--- Work to be completed ---
Reproduce word for word the lines in the entries below, from the line with "Rendered at 1241 by 1754 pixels." through the line with "subtitle Preferences menu", including both of those lines.

--- Extracted material ---
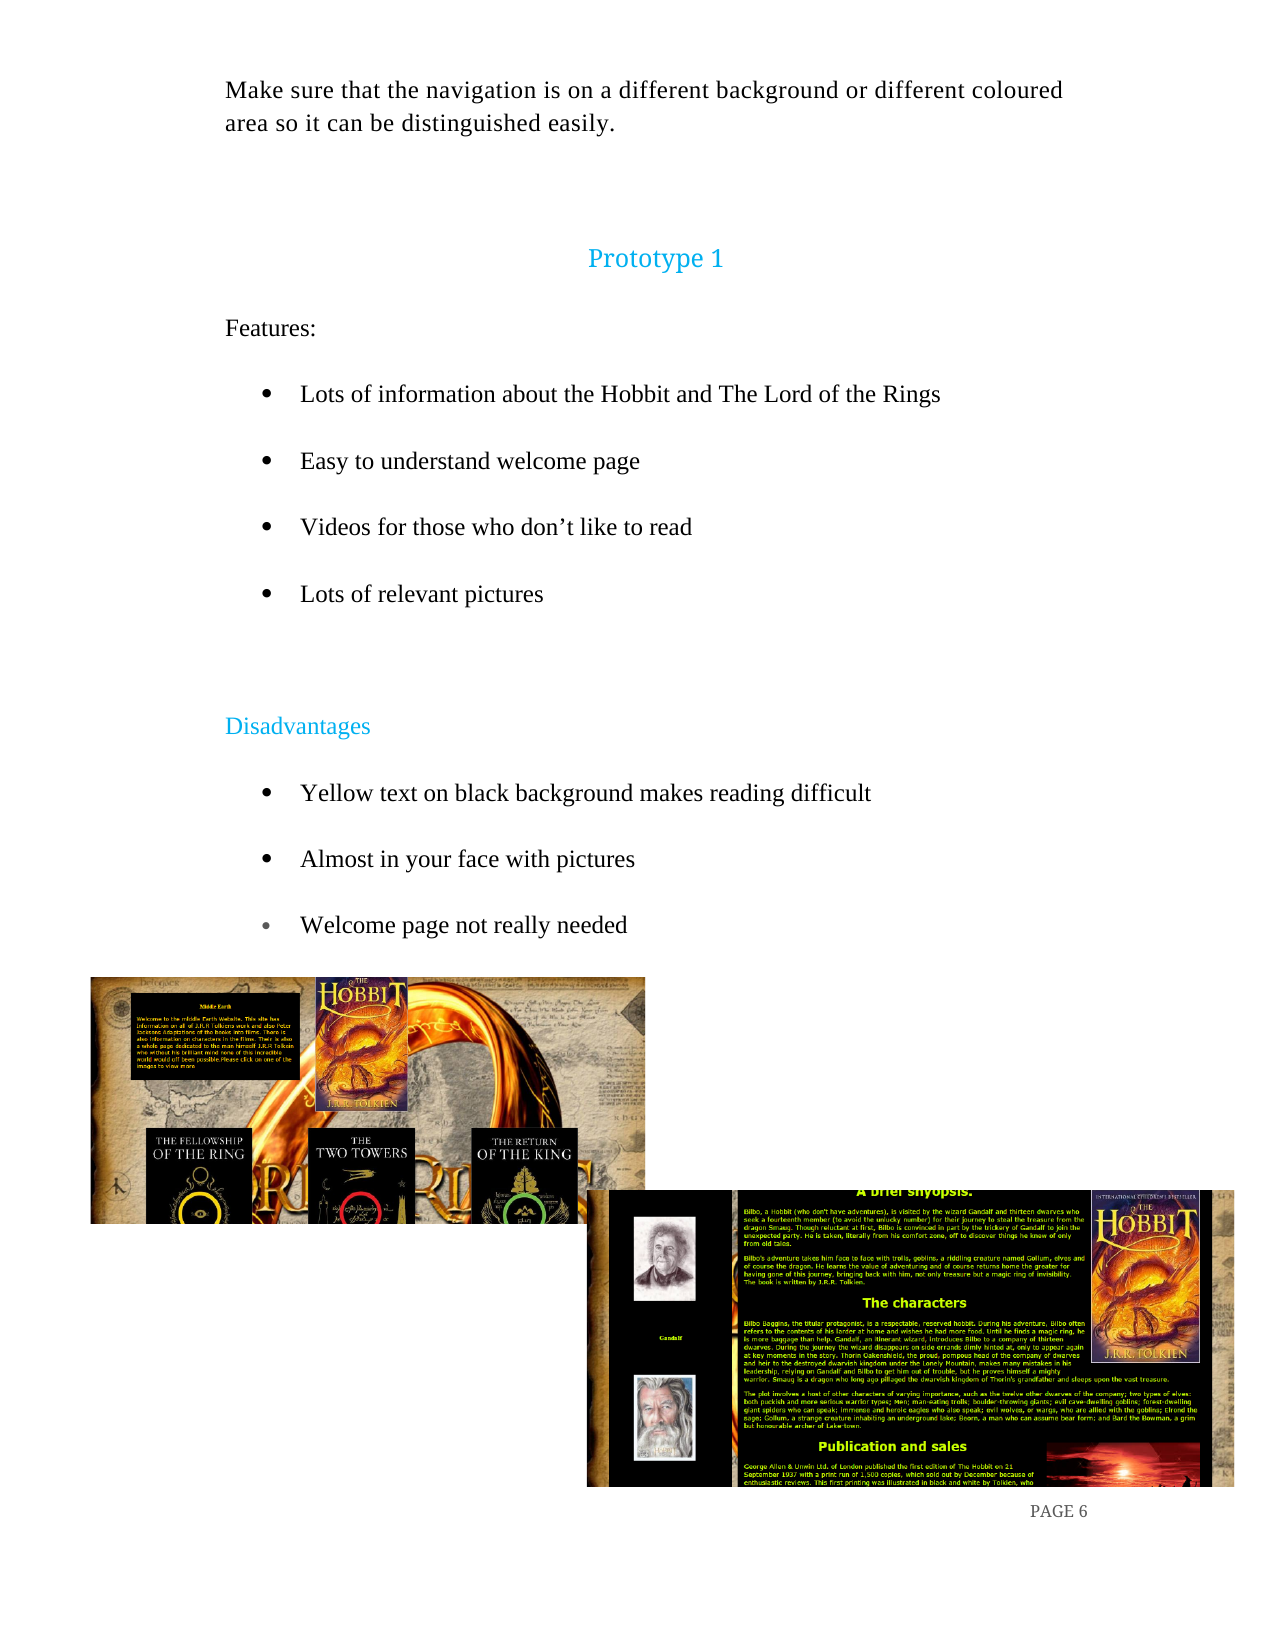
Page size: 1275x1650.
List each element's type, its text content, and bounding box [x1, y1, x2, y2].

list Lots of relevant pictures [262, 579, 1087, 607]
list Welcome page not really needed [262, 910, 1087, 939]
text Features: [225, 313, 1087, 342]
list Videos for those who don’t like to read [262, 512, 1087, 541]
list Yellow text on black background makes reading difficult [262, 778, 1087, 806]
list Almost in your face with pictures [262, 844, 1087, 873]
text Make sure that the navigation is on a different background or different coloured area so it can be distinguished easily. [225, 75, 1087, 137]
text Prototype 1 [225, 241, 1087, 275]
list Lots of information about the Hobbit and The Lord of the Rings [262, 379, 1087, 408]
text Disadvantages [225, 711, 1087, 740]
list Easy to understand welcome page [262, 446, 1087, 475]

* * *

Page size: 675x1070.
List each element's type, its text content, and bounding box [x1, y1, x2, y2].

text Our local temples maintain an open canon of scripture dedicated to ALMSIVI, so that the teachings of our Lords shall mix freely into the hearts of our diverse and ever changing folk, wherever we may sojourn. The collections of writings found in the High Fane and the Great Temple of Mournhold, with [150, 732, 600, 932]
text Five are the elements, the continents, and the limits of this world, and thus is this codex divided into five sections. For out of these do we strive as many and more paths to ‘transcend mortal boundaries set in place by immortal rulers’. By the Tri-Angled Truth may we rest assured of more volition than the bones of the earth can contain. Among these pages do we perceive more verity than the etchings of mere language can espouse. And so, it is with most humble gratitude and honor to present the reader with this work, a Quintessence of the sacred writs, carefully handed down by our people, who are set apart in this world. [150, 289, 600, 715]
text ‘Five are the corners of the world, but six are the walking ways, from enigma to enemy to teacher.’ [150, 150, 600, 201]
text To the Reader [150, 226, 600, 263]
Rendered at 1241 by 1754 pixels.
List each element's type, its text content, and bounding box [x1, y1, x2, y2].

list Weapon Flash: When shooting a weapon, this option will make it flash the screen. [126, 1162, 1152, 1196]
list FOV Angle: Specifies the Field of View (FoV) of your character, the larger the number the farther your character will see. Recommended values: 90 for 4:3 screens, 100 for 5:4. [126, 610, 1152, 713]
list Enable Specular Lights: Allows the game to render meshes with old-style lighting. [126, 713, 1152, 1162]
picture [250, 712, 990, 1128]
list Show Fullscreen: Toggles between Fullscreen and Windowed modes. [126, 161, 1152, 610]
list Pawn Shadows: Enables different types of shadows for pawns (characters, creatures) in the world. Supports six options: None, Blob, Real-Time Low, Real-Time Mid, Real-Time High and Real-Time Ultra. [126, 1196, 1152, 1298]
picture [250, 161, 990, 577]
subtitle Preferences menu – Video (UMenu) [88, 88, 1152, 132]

--- The result ---
Rendered at 1241 by 1754 pixels.
List each element's type, its text content, and bounding box [x1, y1, x2, y2].

list Weapon Flash: When shooting a weapon, this option will make it flash the screen. [126, 1162, 1152, 1196]
list FOV Angle: Specifies the Field of View (FoV) of your character, the larger the number the farther your character will see. Recommended values: 90 for 4:3 screens, 100 for 5:4. [126, 610, 1152, 713]
list Enable Specular Lights: Allows the game to render meshes with old-style lighting. [126, 713, 1152, 1162]
picture [250, 712, 990, 1128]
list Show Fullscreen: Toggles between Fullscreen and Windowed modes. [126, 161, 1152, 610]
list Pawn Shadows: Enables different types of shadows for pawns (characters, creatures) in the world. Supports six options: None, Blob, Real-Time Low, Real-Time Mid, Real-Time High and Real-Time Ultra. [126, 1196, 1152, 1298]
picture [250, 161, 990, 577]
subtitle Preferences menu – Video (UMenu) [88, 88, 1152, 132]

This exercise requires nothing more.